Quoted passage START

The files were released ( kind of). The media declared the case closed (sort of). The political class breathed a sigh of relief (not really).

Not so fast.

Rep. Anna Paulina Luna (R-Fla.), one of Congress’s most aggressive advocates for government transparency, isn’t buying the idea that Americans have seen the full picture. And during a lengthy interview with New York Times columnist Ross Douthat, Luna laid out why she believes there are still major unanswered questions surrounding Epstein’s operation, his connections, and what federal agencies may have known.

The discussion also touched on a favorite target of the corporate media: President Donald Trump’s handling of the Epstein files. Douthat repeatedly pressed Luna on why Trump appeared reluctant at times to push for public release of the documents.

Luna pushed back on the premise, arguing that she personally urged the administration to release the material and turn it over to congressional oversight. “I actually remember calling over and saying, ‘Hey, I think you guys should just release these. Give the files to oversight.’ And they said OK.”

Quoted passage END

What this exercise asks |
1: Say whether each statement below agrees with the passage on Rep. Luna and the Epstein files, giving yes or no and quoting the passage's deciding words. (a) Luna was interviewed by a New York Times columnist. (b) Luna accepts that Americans have now seen the full picture. (c) Luna says the administration turned down her call to release the files.
2: Please carry on the passage about Rep. Luna and the Epstein files from the point where it stops.

Data listing START

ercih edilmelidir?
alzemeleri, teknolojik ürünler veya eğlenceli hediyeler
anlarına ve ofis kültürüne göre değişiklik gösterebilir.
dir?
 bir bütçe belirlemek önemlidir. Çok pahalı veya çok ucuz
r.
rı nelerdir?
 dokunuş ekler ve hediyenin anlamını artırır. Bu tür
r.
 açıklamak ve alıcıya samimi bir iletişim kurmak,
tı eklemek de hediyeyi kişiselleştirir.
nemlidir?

Data listing END

Exercise answers |
1:
(a) Yes: "during a lengthy interview with New York Times columnist Ross Douthat"
(b) No: "isn’t buying the idea that Americans have seen the full picture"
(c) No: "And they said OK."

2:
According to Luna, a major obstacle involved the massive review process required to protect victims’ identities before documents could be released. “The problem is that the timeline and the second order of documents came out of a judge from New York,” she explained. “So you had the D.O.J. that allocated, I think it was 500 attorneys at once, trying to go through and redact victim information.”

Fair enough. But the bigger issue remains the same question millions of Americans have asked for years: Why did it take so long?

Douthat also pointed to Trump’s public frustration during the controversy, including comments dismissing accusations and media narratives surrounding the case. Luna defended the president, arguing that anyone falsely accused of horrific crimes would likely respond forcefully. “I think when he said ‘Democrat hoax,’ and I think that Karoline Leavitt clarified this, in that when you have someone that’s accusing you of trafficking people and saying that you are a rapist, that you are going to get upset and you’re going to call it — like, if I was being accused of that, I would probably say the same thing.”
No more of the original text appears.